## 挑战题 A
下面的论坛节选里有一个编号列表。请按顺序写出列表中的每一条。

## 原文节选
□ □ □ □ □
第四题的输入参数,先输入右上角,后输入左下角,坑死我了。
明明就那么点代码,怎么算都是 0。

居然是输入参数写反了,hasShips 估计发现输入参数不正确直接返回 false。 生无可恋.jpg

一开始忘了时间,还好压线做完了...

  1. 字符串处理,偷懒用了%lx没自己写进制转换
  2. 处理好交错,互相包含的三种情况就可以了,注意边界
  3. 看数据规模这么小直接写的层序遍历,没多想
  4. 二分法。leetcode之前有过一道类似的题(找山峰),如果做过就可以很快完成。

好难受啊,第三题这样写为什么卡我内存o(╥﹏╥)o

class Solution {
public:
    vector<int> G[10005];
    pair<int,int> dfs(int root,vector<int> value){
        int sum = value[root],size = 1;
        for(auto to:G[root]){
            pair<int,int> p = dfs(to,value);
            sum += p.first;
            size += p.second;
        }
        if(sum == 0) return make_pair(0,0);
        else{
            return make_pair(sum,size);
        }
    }
    int deleteTreeNodes(int nodes, vector<int>& parent, vector<int>& value) {
        for(int i = 1;i<parent.size();i++){
            G[parent[i]].push_back(i);
        }
        return dfs(0,value).second;
    }
};
□ □ □ □ □
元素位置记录

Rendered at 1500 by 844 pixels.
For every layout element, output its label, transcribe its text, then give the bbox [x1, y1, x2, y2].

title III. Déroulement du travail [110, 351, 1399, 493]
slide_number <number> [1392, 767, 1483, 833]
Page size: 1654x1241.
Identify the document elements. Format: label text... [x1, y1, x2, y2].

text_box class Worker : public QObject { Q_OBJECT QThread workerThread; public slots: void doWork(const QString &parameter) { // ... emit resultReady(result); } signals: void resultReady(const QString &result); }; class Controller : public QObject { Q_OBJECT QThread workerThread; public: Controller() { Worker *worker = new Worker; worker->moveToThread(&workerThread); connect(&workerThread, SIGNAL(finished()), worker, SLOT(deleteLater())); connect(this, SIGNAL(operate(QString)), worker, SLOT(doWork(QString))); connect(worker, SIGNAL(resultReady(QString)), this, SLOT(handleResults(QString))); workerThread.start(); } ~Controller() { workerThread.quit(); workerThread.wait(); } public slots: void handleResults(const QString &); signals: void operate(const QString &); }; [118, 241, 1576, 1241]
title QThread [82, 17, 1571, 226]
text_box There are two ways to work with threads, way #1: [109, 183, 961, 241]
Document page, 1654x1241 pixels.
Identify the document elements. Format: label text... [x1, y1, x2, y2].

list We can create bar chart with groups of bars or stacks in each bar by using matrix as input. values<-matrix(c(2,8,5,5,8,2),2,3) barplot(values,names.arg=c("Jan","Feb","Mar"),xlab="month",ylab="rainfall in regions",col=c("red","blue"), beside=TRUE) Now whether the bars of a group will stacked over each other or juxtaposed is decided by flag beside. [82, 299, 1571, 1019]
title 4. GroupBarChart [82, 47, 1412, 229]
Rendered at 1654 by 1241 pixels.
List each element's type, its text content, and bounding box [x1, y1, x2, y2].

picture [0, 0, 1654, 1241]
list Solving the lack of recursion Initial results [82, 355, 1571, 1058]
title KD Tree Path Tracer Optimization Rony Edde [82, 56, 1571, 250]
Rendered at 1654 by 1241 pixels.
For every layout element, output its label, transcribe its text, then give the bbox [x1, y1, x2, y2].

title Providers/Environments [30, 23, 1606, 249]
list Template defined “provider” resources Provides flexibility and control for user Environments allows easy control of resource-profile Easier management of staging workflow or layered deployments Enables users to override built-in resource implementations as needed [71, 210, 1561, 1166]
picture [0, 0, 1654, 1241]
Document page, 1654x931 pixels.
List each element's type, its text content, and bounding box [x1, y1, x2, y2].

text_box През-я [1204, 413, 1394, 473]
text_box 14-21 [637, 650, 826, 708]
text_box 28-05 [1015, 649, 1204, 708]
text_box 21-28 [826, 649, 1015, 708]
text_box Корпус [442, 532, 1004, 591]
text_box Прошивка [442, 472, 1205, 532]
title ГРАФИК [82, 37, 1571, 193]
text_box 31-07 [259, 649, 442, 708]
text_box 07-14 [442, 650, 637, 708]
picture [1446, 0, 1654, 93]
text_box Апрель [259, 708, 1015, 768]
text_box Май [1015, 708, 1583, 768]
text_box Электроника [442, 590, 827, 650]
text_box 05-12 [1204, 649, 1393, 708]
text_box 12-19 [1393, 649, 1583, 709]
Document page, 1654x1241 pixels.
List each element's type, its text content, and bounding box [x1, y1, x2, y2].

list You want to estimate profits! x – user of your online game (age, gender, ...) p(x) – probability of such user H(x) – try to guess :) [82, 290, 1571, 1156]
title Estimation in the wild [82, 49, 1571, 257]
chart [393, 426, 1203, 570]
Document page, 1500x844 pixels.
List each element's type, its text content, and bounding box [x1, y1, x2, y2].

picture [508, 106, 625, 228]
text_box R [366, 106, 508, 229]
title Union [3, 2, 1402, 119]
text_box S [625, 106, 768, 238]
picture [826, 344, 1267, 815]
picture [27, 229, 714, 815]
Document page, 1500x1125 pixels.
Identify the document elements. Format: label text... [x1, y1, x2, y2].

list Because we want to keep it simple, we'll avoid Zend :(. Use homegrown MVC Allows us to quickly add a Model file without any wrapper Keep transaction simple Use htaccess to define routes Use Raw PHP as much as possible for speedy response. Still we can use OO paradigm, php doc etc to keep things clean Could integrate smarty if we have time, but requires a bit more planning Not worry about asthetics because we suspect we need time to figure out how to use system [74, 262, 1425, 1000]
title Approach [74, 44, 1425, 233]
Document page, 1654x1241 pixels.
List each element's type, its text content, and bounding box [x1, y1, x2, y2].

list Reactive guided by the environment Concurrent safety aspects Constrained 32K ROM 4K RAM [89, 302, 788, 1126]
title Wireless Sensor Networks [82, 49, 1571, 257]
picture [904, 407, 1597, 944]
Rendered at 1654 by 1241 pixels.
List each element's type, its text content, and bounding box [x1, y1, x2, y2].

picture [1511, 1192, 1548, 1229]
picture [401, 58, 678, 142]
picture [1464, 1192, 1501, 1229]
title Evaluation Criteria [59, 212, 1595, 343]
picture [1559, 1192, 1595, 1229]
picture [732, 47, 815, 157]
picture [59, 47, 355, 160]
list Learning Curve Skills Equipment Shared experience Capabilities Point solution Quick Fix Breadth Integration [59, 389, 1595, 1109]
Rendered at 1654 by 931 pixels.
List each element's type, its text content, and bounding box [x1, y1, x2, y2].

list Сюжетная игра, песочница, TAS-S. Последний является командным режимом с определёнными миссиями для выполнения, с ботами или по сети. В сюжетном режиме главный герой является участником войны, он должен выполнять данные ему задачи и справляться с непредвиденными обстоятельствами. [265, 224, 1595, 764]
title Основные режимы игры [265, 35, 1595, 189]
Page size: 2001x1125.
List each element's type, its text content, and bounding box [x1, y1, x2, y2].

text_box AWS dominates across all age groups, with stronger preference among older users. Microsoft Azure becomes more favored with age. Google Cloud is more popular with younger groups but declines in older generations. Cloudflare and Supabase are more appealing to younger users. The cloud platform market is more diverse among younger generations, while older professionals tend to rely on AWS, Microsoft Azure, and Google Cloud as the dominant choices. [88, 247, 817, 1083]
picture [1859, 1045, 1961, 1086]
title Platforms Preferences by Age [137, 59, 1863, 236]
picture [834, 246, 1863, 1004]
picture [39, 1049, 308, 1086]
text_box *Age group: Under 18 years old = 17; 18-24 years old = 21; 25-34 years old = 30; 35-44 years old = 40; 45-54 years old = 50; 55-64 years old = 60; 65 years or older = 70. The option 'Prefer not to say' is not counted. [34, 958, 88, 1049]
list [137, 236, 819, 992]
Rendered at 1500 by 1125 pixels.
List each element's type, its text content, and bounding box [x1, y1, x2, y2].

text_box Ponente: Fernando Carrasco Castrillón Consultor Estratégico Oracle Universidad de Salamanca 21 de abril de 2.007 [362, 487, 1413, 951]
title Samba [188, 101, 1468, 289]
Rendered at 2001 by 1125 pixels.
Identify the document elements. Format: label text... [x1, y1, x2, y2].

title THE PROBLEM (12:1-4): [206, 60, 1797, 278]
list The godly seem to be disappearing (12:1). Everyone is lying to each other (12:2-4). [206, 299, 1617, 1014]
□ □ □ □ □
## 挑战题 B
请照原样抄写上面记录中的几行:从记录的第一行起,一直抄到含有"slide_number <number> [1392, 767, 1483, 833]"的那一行,首尾两行都要抄。

## 练习答案 A
1. 字符串处理,偷懒用了%lx没自己写进制转换
2. 处理好交错,互相包含的三种情况就可以了,注意边界
3. 看数据规模这么小直接写的层序遍历,没多想
4. 二分法。leetcode之前有过一道类似的题(找山峰),如果做过就可以很快完成。

## 练习答案 B
Rendered at 1500 by 844 pixels.
For every layout element, output its label, transcribe its text, then give the bbox [x1, y1, x2, y2].

title III. Déroulement du travail [110, 351, 1399, 493]
slide_number <number> [1392, 767, 1483, 833]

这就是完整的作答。